Page MenuHomePhabricator

smart-data-dump --syslog producing errors and spamming root@
Closed, ResolvedPublic


There are lots of mails sent to root@ coming from different hosts with the following:

/usr/local/sbin/smart-data-dump --syslog --outfile /var/lib/prometheus/node.d/device_smart.prom

Traceback (most recent call last):
  File "/usr/local/sbin/smart-data-dump", line 459, in <module>
  File "/usr/local/sbin/smart-data-dump", line 438, in main
    for pd in handler():
  File "/usr/local/sbin/smart-data-dump", line 182, in hpsa_list_pd
    return hpsa_parse(raw_output, lsscsi_list_dev())
  File "/usr/local/sbin/smart-data-dump", line 227, in lsscsi_list_dev
    return lsscsi_parse(_check_output('/usr/bin/lsscsi -t -g'))
  File "/usr/local/sbin/smart-data-dump", line 243, in lsscsi_parse
    output[m[1]] = m[2]
TypeError: '_sre.SRE_Match' object is not subscriptable

Event Timeline

Marostegui triaged this task as Medium priority.May 12 2020, 6:37 AM
Marostegui moved this task from Backlog to Acknowledged on the SRE board.
colewhite claimed this task.

Thanks for the report!

There was a bug in the updated hpsa parser on initial deployment that fired these emails. It was caught the same day and was fixed in

There are reports from early today from dbprov2001 for instance.

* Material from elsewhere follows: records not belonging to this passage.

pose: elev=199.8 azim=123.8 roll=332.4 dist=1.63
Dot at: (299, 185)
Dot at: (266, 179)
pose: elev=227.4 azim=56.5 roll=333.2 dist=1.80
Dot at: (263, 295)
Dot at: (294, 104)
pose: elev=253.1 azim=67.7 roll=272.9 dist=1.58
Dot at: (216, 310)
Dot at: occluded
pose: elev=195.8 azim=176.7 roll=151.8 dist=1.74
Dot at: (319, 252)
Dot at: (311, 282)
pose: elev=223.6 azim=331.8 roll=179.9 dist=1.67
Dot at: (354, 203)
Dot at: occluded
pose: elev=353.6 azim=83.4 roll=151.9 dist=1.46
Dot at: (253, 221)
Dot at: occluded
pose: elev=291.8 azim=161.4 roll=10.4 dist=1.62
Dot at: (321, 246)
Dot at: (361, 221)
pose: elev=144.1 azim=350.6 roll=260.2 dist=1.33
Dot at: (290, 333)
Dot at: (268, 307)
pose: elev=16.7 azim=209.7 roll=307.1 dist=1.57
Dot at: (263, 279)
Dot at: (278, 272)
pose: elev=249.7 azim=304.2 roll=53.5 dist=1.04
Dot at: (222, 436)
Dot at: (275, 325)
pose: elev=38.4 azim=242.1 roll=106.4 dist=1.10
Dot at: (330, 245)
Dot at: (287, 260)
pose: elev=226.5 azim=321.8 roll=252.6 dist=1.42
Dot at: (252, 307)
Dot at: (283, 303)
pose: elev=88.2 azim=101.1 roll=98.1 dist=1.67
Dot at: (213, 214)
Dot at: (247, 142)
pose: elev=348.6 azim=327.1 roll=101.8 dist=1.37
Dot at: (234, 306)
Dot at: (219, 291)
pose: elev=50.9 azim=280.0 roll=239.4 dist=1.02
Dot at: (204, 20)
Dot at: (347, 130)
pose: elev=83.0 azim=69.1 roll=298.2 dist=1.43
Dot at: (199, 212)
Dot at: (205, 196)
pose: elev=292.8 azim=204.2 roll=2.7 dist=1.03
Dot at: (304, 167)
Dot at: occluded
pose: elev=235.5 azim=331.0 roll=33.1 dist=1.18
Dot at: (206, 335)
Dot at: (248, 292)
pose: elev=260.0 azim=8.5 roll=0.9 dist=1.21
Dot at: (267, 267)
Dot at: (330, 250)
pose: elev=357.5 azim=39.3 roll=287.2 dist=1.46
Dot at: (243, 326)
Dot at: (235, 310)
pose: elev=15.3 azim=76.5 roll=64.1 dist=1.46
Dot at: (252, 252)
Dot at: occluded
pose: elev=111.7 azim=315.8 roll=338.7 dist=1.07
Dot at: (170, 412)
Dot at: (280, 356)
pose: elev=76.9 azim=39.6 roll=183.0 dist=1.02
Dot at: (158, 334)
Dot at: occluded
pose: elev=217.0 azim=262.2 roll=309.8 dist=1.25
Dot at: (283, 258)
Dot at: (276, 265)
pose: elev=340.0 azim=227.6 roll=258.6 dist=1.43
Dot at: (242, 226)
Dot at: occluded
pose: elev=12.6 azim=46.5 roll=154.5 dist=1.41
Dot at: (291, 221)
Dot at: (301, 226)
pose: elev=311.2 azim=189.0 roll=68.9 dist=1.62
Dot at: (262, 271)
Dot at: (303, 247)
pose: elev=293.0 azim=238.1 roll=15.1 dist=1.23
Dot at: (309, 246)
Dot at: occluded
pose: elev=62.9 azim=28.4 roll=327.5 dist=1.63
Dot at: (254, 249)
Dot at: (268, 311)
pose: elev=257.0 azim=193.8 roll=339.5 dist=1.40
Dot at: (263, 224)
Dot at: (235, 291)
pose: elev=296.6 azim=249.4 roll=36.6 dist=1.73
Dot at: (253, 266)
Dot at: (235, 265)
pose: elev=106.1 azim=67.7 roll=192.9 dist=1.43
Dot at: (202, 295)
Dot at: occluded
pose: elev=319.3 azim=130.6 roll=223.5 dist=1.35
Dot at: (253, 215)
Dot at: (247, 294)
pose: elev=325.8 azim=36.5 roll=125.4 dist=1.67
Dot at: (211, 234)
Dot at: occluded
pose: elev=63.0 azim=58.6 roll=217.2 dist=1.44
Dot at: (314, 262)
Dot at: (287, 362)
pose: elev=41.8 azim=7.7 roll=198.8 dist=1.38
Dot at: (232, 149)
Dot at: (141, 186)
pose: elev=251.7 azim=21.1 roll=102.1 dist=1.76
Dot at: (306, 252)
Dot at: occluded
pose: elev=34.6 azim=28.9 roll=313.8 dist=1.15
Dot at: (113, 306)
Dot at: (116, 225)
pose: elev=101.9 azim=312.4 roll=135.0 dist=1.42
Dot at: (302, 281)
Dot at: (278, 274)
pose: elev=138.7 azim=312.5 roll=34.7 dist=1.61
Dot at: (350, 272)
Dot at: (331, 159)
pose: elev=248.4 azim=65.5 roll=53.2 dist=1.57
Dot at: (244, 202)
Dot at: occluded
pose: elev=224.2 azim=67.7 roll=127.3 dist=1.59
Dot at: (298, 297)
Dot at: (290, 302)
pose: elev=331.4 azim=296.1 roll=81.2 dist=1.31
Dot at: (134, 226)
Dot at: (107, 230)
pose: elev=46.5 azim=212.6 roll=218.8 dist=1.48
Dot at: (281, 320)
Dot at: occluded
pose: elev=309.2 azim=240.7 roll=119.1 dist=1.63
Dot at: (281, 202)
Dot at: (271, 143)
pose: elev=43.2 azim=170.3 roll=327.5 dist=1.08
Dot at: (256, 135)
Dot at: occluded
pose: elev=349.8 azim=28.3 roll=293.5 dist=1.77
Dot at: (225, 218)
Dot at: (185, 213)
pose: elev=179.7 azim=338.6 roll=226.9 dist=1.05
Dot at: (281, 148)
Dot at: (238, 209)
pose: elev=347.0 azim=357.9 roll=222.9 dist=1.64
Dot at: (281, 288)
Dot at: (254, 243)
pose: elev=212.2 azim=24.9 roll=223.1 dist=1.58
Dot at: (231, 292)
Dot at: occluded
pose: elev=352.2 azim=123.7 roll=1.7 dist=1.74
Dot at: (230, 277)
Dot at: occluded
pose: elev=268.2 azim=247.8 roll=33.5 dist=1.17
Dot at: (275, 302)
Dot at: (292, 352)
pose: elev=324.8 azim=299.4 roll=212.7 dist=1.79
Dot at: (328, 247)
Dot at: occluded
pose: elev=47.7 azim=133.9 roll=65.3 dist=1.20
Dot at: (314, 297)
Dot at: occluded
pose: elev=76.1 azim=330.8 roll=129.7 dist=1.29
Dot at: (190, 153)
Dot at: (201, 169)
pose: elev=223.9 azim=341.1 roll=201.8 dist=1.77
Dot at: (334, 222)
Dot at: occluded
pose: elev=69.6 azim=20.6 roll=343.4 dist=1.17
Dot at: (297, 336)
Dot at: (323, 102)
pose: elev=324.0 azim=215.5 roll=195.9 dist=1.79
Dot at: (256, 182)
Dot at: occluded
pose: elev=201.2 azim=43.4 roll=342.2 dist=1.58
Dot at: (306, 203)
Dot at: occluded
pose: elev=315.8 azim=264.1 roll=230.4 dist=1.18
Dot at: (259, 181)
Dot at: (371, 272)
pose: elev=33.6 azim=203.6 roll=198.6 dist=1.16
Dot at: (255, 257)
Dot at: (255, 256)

I found the email you are referring to. Logs:

Traceback (most recent call last):
  File "/usr/local/sbin/smart-data-dump", line 459, in <module>
  File "/usr/local/sbin/smart-data-dump", line 429, in main
    raid_drivers = get_fact('raid')
  File "/usr/local/sbin/smart-data-dump", line 134, in get_fact
    facter_version = int(_check_output('/usr/bin/facter --version', stderr=subprocess.DEVNULL)
  File "/usr/local/sbin/smart-data-dump", line 123, in _check_output
    return subprocess.check_output(cmd, stderr=stderr) \
  File "/usr/lib/python3.5/", line 316, in check_output
  File "/usr/lib/python3.5/", line 398, in run
    output=stdout, stderr=stderr)
subprocess.CalledProcessError: Command '['/usr/bin/timeout', '60', '/usr/bin/facter', '--version']' returned non-zero exit status 124

The output from dbprov2001 indicates a different issue manifested as a timeout fetching facter data. Although it's a bit surprising that facter timed out fetching its version.

There is an existing task for facter timeouts: T251293. I will copy these logs to that task as well.

Edit: At the time smart-data-dump ran, the disk was saturated (See 09:12).

jijiki added a project: DBA.
jijiki added a subscriber: jijiki.

Reopened the wrong task, re-closing. Nothing to see here, move along.